I open this page when I'm at the gym and my body has forgotten something my notes remember. I scan the page for the position I'm in, find the relevant move, read the three-line cue. If the words aren't enough — and they often aren't, because movement resists words — I click the timestamp and watch the thirty seconds of video that put the move in my body the first time. Then I go roll.

## The graph, and where it comes from [#the-graph-and-where-it-comes-from]
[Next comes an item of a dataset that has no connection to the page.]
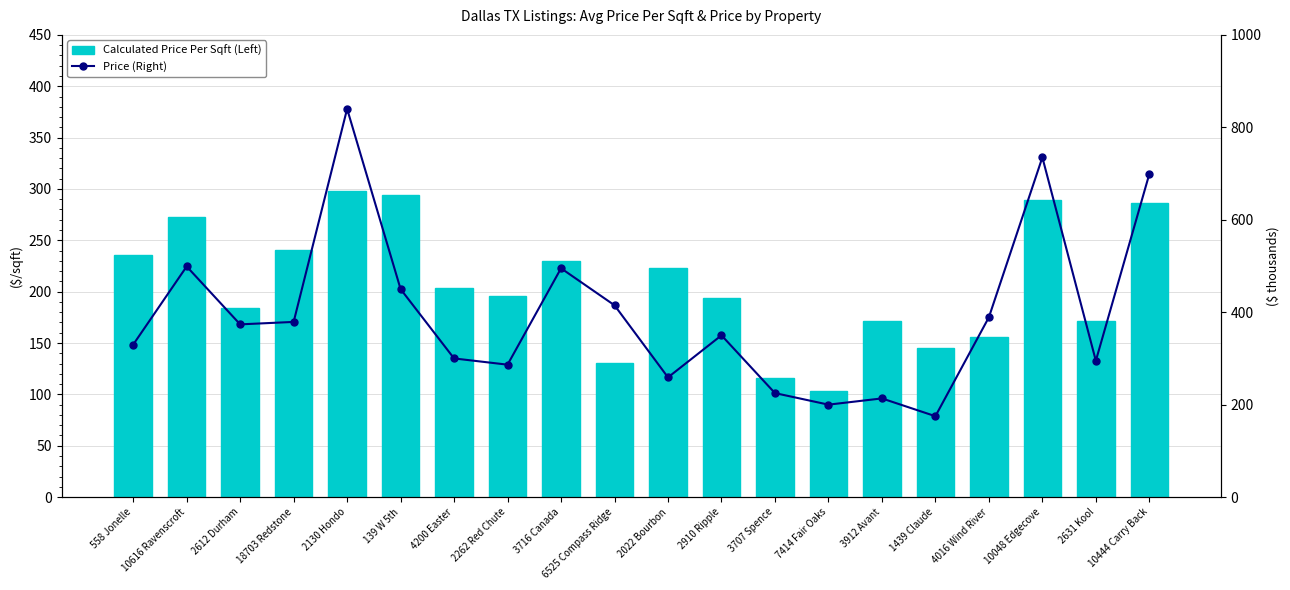

Which series has the largest total across all categories?

Price (Right)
Positions are **nodes**. Moves are **edges**. A move page declares where it starts (`fromPosition`) and where it ends (`toPosition`). Position pages list the moves that enter and leave them. Click any move; land on the position it produces; see every move I know from there; click one of those; keep going. That's the whole site's geometry when I'm done building it.

At white belt the graph is sparse and lonely. At purple it has clusters and bridges. At black belt — if I get there — it's densely cross-hatched and unmistakably mine, because no two practitioners walk the same path through the same techniques in the same sequence.
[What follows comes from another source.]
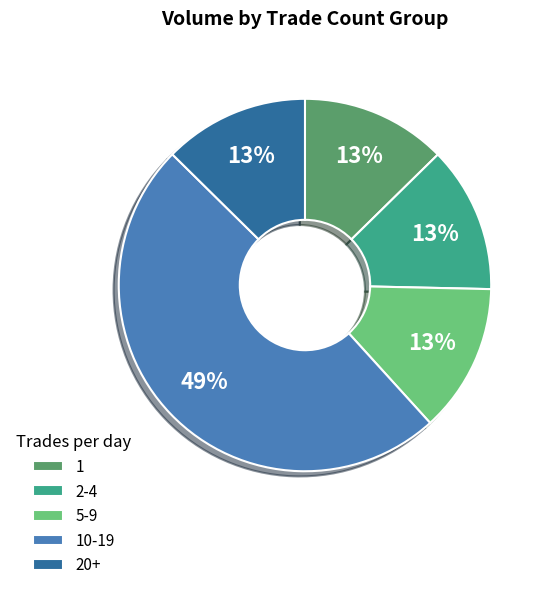

Do 5-9 and 20+ together represent more than half of the pie?

No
A position with no outgoing moves isn't a gap in my documentation. It's a hole in my game. When I see one, I know where to point my attention next.

## What's here right now [#whats-here-right-now]

* **Sources** — instructionals I'm learning from.
  * [Foundation of Offense: Turtle and Front Headlock — Gordon Ryan (Danaher / B-Team)](/docs/body/mat/sources/foundation-of-offense). Currently studying. Volume 01 is conceptual foundations + three early-stage submission escapes.
  * [Only Way Out: Front Headlock and Turtle Escapes — Brian Glick (Danaher system)](/docs/body/mat/sources/only-way-out). Worked through Volumes 01–02. Switched off because explanations weren't deep enough.
* **Principles** — the overarching ideas from the volumes I've worked through.
  * [Get your back to the floor](/docs/body/mat/principles/back-to-floor)
  * [Fight for inside position](/docs/body/mat/principles/inside-position)
  * [Retract; don't allow extension](/docs/body/mat/principles/retract)
  * [Defense before escape](/docs/body/mat/principles/defense-before-escape)
  * [Disconnect hips, re-center head](/docs/body/mat/principles/disconnect-hips-recenter-head)
* **Skills** — the foundational skills from the volumes I've worked through.
  * [Grip fighting](/docs/body/mat/skills/grip-fighting)
  * [The elbow cut](/docs/body/mat/skills/elbow-cut)
  * [The shoulder roll](/docs/body/mat/skills/shoulder-roll)
  * [Standing up](/docs/body/mat/skills/standing-up)
  * [Defensive hand position](/docs/body/mat/skills/defensive-hand-position)
* **Positions** — auto-listed from the moves that reference them.
* **Moves** — chronological ledger of what I've embodied.

## Credits [#credits]

Material under `sources/only-way-out/` is transcribed verbatim from the instructional by **Brian Glick**, a black belt under **John Danaher**. Material under `sources/foundation-of-offense/` is transcribed verbatim from the instructional by **Gordon Ryan** (Danaher / B-Team lineage). The teaching is theirs; the language, examples, and mental models are theirs and Mr. Danaher's. The annotations that appear below the source material — in my voice — are mine.